Capital Gain Overview
A capital gain occurs when you purchase an asset and subsequently sell it for more than you paid for it. The capital gain is the difference between the final sale price and the cost basis. Cost basis is the “cost” to the owner. It can be adjusted from the original purchase price because of depreciation and other adjustments.
Two Types of Capital Gains
You can have two types of capital gains. First, there are long-term capital gains. These are capital gains where you own the asset for at least one year. Long-term capital gains are taxed at more favorable rates than other capital gains or ordinary income. The second type is short-term capital gains. These are capital gains where you own the asset for less than one year. Short-term capital gains are taxed at ordinary income tax rates. Thus you can see that there is a distinct advantage to holding on to assets for at least a year to receive more favorable tax treatment.
Areas of Capital Gains
You can incur a capital gain in many different areas. The most common is in stocks and mutual funds. You incur a capital gain when you sell a stock or mutual fund for more than you paid for it. Also, if you own mutual fund shares, you may be issued capital gain distributions even if you do not sell. This is because mutual funds incur capital gains when they sell their underlying assets. Since mutual funds do not pay taxes, they pass on capital gains to shareholders. For more information on stock capital gains click here.

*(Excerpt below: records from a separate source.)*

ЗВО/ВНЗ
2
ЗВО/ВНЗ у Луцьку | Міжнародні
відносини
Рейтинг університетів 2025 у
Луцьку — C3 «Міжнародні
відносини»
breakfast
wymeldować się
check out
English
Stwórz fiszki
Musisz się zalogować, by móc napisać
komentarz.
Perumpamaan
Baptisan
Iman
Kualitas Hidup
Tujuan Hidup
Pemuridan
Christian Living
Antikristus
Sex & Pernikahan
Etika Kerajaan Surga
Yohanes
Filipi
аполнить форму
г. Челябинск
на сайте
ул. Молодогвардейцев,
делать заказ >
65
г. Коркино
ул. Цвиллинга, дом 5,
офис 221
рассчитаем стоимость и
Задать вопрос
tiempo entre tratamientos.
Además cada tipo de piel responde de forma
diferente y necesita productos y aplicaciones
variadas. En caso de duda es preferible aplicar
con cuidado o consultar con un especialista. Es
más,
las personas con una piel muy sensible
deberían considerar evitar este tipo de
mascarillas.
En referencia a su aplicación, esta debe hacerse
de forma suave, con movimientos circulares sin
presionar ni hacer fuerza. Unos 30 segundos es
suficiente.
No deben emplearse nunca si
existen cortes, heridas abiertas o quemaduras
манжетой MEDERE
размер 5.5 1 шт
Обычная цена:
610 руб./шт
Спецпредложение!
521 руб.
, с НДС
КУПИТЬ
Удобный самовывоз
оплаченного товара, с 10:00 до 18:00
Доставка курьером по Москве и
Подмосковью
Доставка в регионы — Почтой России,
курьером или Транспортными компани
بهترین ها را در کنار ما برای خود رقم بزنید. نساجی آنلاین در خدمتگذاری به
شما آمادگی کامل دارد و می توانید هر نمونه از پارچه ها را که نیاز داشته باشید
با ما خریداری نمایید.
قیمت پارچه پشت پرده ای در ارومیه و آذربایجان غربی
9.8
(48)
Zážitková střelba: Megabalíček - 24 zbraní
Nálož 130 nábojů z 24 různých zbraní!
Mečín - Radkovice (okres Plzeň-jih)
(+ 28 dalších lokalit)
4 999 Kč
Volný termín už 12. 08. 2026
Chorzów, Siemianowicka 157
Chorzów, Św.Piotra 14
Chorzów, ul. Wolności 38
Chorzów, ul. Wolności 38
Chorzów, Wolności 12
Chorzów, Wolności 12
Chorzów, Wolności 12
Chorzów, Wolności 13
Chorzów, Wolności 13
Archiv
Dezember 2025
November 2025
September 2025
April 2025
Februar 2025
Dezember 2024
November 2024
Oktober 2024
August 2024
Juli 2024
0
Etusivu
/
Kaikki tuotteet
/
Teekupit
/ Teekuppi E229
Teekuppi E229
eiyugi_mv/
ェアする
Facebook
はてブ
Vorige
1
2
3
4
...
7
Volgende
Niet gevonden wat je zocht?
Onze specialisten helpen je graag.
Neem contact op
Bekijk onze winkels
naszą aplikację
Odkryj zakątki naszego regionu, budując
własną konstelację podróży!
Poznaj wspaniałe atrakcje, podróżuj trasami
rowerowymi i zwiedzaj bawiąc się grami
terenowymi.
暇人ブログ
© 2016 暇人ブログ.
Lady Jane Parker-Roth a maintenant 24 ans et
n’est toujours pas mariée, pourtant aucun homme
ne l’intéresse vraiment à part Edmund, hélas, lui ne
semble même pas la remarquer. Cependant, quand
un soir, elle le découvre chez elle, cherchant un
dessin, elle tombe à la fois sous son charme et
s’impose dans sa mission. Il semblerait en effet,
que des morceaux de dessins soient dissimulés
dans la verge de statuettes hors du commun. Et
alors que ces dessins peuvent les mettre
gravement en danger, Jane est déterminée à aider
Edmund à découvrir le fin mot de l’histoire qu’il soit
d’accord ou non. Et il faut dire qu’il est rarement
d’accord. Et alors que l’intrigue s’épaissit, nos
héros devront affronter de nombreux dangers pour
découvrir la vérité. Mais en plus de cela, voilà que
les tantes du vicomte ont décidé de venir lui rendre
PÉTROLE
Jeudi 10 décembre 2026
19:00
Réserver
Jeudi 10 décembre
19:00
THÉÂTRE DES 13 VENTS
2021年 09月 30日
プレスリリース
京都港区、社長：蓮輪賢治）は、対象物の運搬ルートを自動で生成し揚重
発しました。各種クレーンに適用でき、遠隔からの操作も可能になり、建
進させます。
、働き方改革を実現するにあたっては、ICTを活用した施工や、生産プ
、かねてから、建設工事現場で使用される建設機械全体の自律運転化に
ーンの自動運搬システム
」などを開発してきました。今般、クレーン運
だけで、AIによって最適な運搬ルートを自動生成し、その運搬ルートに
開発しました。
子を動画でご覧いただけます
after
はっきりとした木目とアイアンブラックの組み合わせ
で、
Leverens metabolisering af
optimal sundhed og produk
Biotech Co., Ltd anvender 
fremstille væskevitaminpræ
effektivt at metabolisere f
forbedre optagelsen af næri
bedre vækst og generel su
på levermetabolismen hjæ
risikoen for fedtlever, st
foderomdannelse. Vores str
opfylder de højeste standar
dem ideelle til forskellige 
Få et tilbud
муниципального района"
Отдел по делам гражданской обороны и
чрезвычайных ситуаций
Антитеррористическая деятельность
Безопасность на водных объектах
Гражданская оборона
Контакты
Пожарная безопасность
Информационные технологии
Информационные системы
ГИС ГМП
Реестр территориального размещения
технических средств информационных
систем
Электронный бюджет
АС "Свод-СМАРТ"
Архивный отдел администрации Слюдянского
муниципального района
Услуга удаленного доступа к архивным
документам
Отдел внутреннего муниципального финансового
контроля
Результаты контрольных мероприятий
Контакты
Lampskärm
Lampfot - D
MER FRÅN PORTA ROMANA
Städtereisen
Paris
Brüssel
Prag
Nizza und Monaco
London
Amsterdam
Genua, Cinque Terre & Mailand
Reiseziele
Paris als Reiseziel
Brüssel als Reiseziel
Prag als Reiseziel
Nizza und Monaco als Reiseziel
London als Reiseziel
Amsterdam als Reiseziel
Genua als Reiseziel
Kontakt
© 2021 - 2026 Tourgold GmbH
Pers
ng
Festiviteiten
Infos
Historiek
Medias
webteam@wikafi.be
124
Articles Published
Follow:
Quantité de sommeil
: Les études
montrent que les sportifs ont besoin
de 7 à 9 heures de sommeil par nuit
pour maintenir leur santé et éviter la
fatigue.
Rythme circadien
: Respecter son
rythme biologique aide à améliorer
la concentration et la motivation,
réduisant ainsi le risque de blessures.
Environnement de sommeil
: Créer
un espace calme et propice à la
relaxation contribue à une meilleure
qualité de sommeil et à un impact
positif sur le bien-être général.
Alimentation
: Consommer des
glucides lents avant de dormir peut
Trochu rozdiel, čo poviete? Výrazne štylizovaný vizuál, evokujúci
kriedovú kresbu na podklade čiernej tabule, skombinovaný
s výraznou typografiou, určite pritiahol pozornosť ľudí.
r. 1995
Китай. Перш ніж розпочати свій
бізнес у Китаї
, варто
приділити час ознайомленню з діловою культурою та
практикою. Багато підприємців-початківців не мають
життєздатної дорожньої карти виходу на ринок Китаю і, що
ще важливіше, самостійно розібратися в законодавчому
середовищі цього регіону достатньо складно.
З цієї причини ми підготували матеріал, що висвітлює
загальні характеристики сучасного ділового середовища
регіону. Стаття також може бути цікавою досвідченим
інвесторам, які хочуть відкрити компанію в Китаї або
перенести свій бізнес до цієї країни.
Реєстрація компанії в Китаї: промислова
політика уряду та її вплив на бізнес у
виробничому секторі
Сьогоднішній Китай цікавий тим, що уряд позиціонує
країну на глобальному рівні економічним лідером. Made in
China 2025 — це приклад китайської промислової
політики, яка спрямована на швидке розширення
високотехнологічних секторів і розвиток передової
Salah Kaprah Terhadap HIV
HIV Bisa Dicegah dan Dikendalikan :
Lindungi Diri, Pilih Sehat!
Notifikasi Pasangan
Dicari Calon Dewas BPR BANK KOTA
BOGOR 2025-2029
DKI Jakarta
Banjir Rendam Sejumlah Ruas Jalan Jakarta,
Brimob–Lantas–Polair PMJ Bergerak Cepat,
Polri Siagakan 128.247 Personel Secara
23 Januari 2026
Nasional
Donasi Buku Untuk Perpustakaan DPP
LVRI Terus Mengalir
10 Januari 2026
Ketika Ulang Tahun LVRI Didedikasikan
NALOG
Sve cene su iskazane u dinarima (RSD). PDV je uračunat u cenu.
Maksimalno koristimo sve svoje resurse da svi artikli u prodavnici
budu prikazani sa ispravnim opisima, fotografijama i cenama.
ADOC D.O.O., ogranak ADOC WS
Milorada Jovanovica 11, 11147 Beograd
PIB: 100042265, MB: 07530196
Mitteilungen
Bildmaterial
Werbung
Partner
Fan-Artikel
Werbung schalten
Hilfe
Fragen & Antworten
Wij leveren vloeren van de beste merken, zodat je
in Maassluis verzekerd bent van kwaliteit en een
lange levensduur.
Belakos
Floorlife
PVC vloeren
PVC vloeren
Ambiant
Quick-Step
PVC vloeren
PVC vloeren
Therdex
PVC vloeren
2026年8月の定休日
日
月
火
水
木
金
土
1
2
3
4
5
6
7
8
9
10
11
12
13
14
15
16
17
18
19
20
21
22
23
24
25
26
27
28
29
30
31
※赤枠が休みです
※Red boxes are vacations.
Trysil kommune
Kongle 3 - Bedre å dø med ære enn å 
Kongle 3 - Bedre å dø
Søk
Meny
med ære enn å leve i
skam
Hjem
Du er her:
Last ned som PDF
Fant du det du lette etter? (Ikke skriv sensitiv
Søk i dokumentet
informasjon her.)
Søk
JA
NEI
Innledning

Another area is in real estate. You incur a capital gain when you sell a property for more than you paid for it. To calculate a real estate capital gain, simply subtract your adjusted cost basis from the net sale price. There are several ways to get around real estate capital gains taxes. See this article for more information. First, if it is an investment property, you can conduct a 1031 exchange, also called a like-kind exchange. This is where you roll your capital gains into a new property. There are many rules and you need to work with a qualified intermediary. Another way to avoid capital gains is with a personal residence. If you meet certain requirements, the IRS allows you to waive significant capital gains on your personal residence. For either of these situations seek competent tax advice.